**WHAT YOU ARE ASKED TO DO**
In the listing below, find each line containing "Application" and report it.
---*---
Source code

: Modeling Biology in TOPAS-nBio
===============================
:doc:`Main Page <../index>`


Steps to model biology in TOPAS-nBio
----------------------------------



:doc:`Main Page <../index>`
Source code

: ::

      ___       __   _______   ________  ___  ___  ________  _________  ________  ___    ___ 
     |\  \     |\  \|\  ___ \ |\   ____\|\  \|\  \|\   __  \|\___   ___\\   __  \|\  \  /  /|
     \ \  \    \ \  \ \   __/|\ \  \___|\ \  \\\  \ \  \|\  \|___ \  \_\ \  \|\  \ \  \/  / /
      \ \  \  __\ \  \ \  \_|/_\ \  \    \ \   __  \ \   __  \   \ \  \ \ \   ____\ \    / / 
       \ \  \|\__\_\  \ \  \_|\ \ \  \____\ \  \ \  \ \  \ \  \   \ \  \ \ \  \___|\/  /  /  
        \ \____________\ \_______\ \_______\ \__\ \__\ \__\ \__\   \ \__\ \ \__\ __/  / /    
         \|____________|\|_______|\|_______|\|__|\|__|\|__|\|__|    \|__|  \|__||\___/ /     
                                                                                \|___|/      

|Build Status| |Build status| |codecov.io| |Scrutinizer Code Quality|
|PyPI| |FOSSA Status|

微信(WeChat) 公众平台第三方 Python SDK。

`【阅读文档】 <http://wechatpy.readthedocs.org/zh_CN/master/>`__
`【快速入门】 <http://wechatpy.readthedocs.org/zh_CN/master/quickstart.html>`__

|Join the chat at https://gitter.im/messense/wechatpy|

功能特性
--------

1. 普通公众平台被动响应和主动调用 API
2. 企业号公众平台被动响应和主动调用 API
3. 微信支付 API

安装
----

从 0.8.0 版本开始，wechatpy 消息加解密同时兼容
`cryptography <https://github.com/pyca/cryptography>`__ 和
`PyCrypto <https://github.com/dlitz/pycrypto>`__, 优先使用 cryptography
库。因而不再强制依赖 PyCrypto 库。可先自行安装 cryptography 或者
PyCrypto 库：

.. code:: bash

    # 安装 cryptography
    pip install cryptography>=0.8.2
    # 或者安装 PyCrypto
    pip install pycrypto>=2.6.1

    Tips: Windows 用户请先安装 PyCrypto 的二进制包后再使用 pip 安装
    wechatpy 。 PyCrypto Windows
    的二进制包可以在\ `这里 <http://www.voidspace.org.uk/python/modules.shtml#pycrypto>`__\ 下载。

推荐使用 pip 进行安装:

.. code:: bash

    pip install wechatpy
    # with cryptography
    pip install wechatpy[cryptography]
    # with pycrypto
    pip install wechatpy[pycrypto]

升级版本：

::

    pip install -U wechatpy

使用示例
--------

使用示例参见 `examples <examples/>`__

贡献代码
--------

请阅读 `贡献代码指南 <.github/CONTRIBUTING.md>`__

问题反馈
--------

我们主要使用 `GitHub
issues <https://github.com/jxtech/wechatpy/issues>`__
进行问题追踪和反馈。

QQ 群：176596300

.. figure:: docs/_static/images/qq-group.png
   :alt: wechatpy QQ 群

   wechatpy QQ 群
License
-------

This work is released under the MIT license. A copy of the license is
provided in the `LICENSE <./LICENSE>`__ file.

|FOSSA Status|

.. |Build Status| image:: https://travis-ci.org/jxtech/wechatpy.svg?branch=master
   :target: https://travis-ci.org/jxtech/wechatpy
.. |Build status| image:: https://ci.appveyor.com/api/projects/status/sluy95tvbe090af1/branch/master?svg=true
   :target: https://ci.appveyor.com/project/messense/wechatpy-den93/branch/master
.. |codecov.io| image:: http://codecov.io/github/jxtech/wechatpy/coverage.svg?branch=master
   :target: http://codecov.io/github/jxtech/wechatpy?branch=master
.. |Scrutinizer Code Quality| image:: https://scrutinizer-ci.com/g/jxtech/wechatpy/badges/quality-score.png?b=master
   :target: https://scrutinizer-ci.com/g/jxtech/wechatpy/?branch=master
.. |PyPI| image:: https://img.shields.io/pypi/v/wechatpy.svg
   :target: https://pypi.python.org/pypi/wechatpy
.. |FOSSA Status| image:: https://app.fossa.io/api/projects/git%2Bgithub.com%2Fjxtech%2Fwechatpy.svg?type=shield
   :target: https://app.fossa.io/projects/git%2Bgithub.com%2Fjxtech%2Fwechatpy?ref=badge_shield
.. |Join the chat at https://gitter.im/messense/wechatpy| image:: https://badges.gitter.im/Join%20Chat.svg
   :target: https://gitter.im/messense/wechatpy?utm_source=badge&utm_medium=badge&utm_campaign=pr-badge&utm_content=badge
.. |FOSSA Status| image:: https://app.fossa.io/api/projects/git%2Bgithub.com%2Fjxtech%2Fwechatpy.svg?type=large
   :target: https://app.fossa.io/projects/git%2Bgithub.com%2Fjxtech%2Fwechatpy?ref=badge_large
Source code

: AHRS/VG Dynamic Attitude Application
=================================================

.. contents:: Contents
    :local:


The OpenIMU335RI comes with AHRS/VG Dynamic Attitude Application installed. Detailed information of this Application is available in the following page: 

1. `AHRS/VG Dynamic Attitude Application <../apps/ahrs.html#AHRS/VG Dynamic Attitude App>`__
---*---
**TASK SOLUTION**
: AHRS/VG Dynamic Attitude Application
The OpenIMU335RI comes with AHRS/VG Dynamic Attitude Application installed. Detailed information of this Application is available in the following page: 
1. `AHRS/VG Dynamic Attitude Application <../apps/ahrs.html#AHRS/VG Dynamic Attitude App>`__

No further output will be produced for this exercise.